Around dawn it had hit her, the truth she had fought so hard to deny. A huge blinding flash of unwelcome enlightenment. There had been so much pain since he came back into her life that she had floundered in bewilderment and a near constant emotional overload. She loved Vito. Only love could give him the power to hurt her this much. Had she ever really hated him? Right now, she didn’t know. She was too devastated to think of anything beyond the fact that loving him, the way he felt about her now, was a death sentence.

A faint sound made her head fly up from the menu she was studying. She froze. Vito was standing on the bleached boards of the sagging veranda. He was unnaturally still, his pallor pronounced. One brown hand was fiercely clenched in the cream jacket he had discarded. A white shirt was carelessly open at his throat, his thick black hair damp and tousled, and a most uncharacteristic black shadow of stubble marked his tense jaw line. Slowly he swallowed, incredibly intent dark eyes clinging to her startled face. ‘I thought you were dead,’ he breathed roughly.

CHAPTER EIGHT

VITO tossed back a large glass of arrack brought by their bustling host before he spoke again. The fiery liquid seemed to revive him. The harsh lines of strain engraved between his nose and mouth smoothed out. The natural colour gradually returned to reanimate his dark, taut features.

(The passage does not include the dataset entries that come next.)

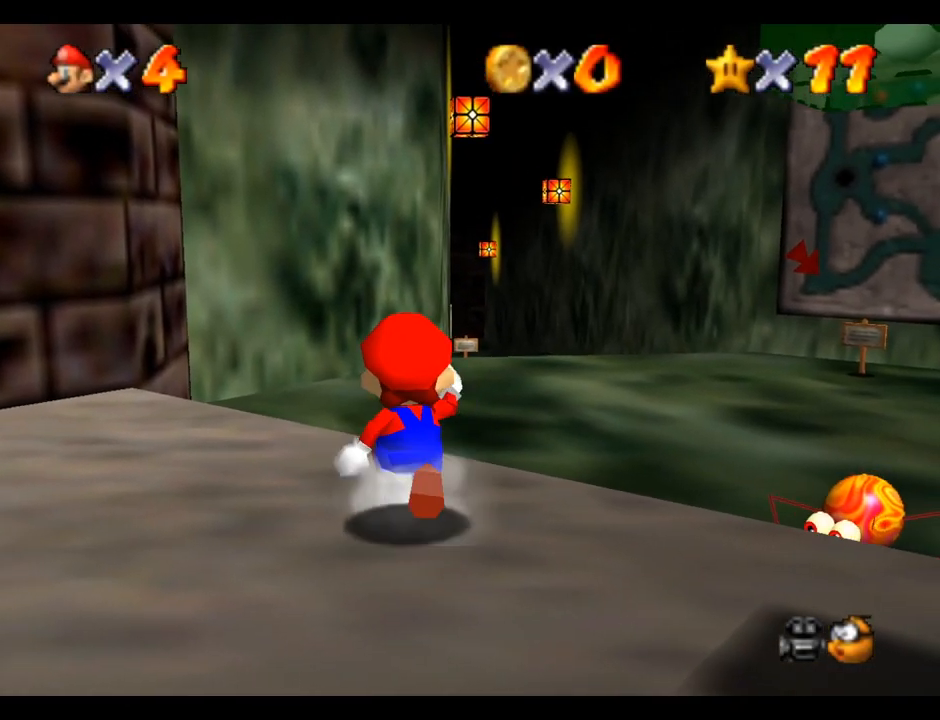
{"buttons": [], "left_stick": "up", "right_stick": "center", "events": [[33, "R1", "down"], [100, "A", "down"], [250, "A", "up"], [250, "R1", "up"]]}
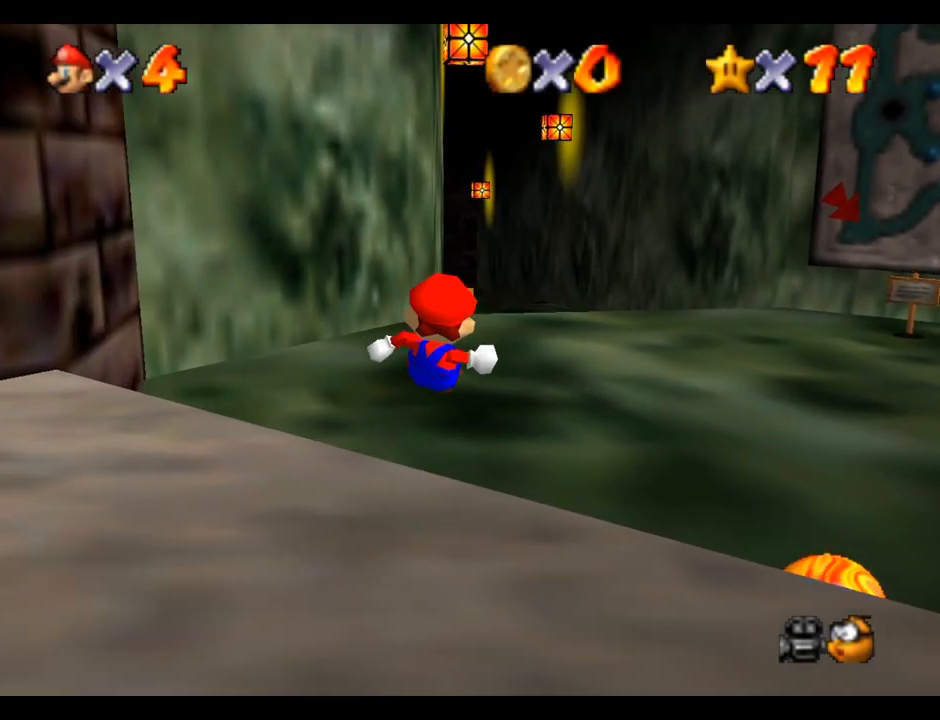
{"buttons": [], "left_stick": "up", "right_stick": "center", "events": []}
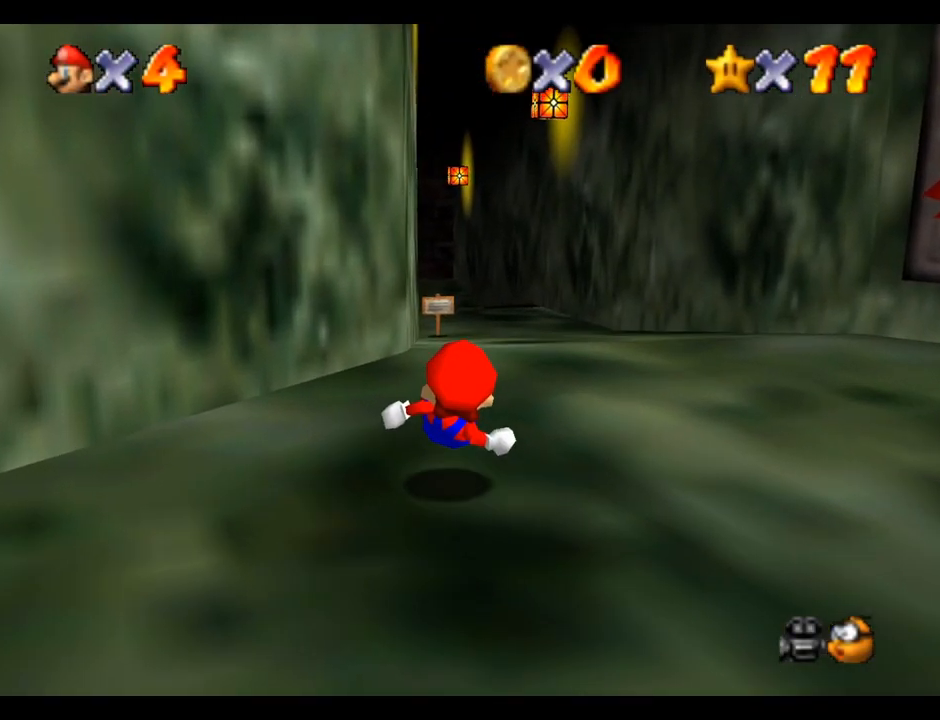
{"buttons": [], "left_stick": "up", "right_stick": "center", "events": [[200, "R1", "down"], [250, "B", "down"], [383, "B", "up"], [417, "R1", "up"]]}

‘Priya woke me up to tell me that a car carrying a European woman had gone off the road last night. Then she informed me that you were gone-‘

Ashley paled. ‘I’m sorry.’

‘When I saw the car, I knew nobody could have come out of that alive.’ He continued to stare at her as if he still couldn’t quite accept the evidence of his own eyes. ‘I came in here to find out if they knew where… where you had been taken-‘ His uneven tone cut off harshly.

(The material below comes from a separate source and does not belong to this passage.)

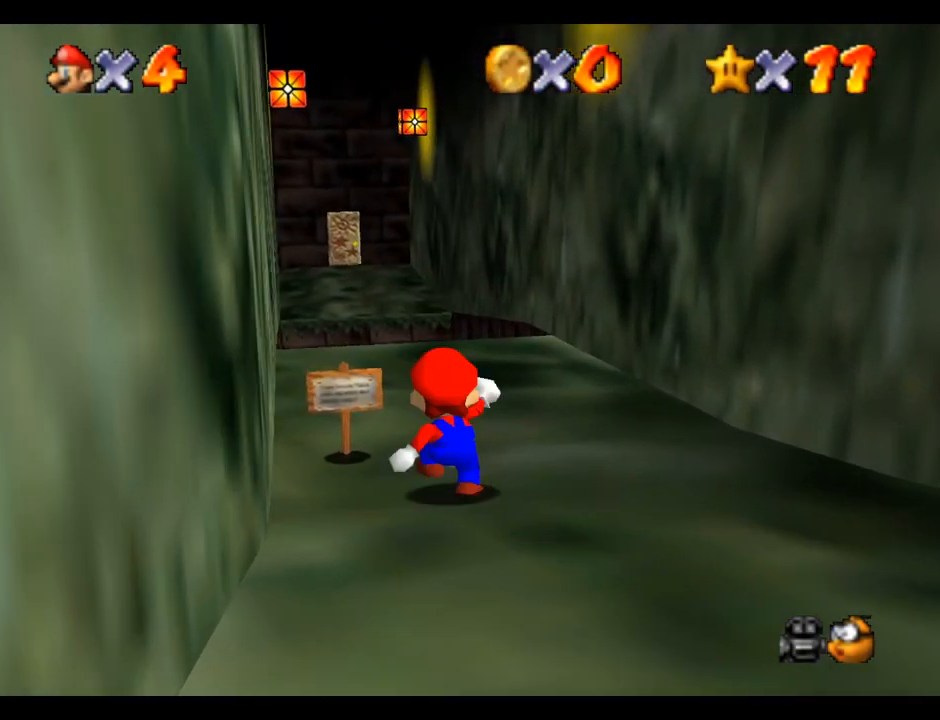
{"buttons": [], "left_stick": "up", "right_stick": "center", "events": []}
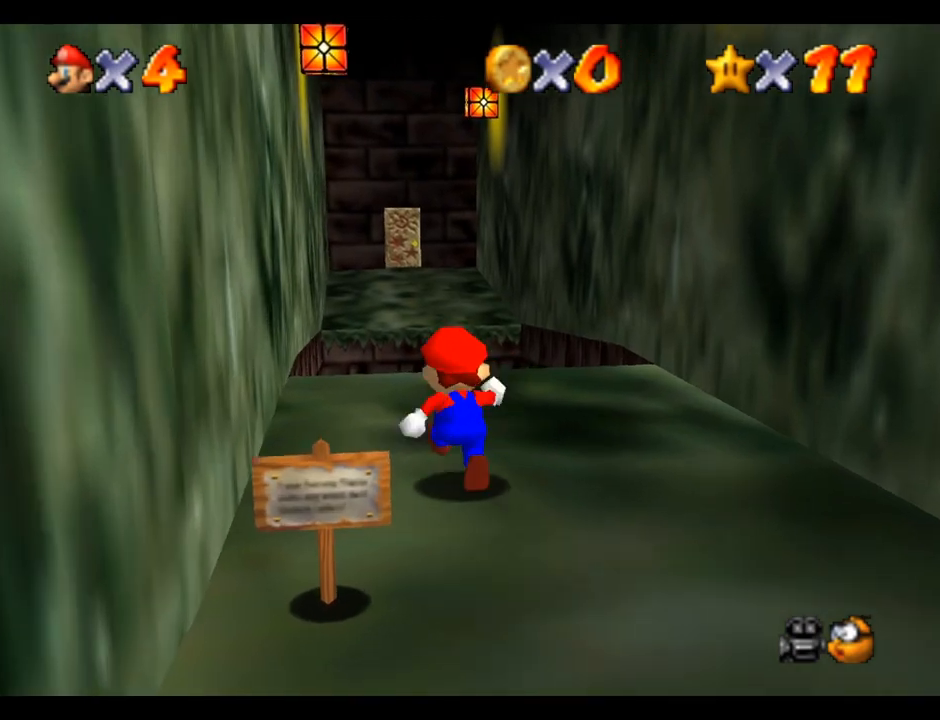
{"buttons": ["B"], "left_stick": "up", "right_stick": "center", "events": [[67, "R1", "down"], [117, "B", "down"], [500, "R1", "up"]]}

‘Kumar and I got out before the car went off the road.

He forgot to put the handbrake on.’ An uneasy laugh bubbled in her throat but she didn’t let it escape. ‘The accident wasn’t his fault.’

‘Like hell it wasn’t!’ Vito ground out. ‘He has no driving licence. He could have killed you!’

‘He can’t drive?’ Ashley was shattered and then she thought back to the previous night’s conversation. Kumar had offered to get Bandu and she had asked him to take her instead. He had been both flattered and excited by the request. ‘That didn’t occur to me. I was very pushy,’ she added hurriedly. ‘I insisted that he take me. You can’t blame him. He was only trying to please me.’

Vito contrived to look both unconvinced and uninterested at one and the same time. ‘I’ll leave him to Priya. He’s her nephew. And she’s a holy terror when she’s roused.’

‘He won’t lose his job?’ she persisted.

‘You’re alive. I’m in a forgiving mood.’

She took a deep breath. ‘Are you? When my brother was at fault, you were ready to send him to prison.’ ‘Kumar doesn’t have a sister I wish to marry,’ Vito quipped humourlessly. ‘I shall choose to forgive instead.’

‘You’re probably wondering what I’m doing here-‘

He signalled their hovering host. ‘I was depending on you to make our wedding night a little out of the ordinary,’ he incised in a smooth aside. ‘Let’s have breakfast. You haven’t lived until you’ve sampled hoppers.’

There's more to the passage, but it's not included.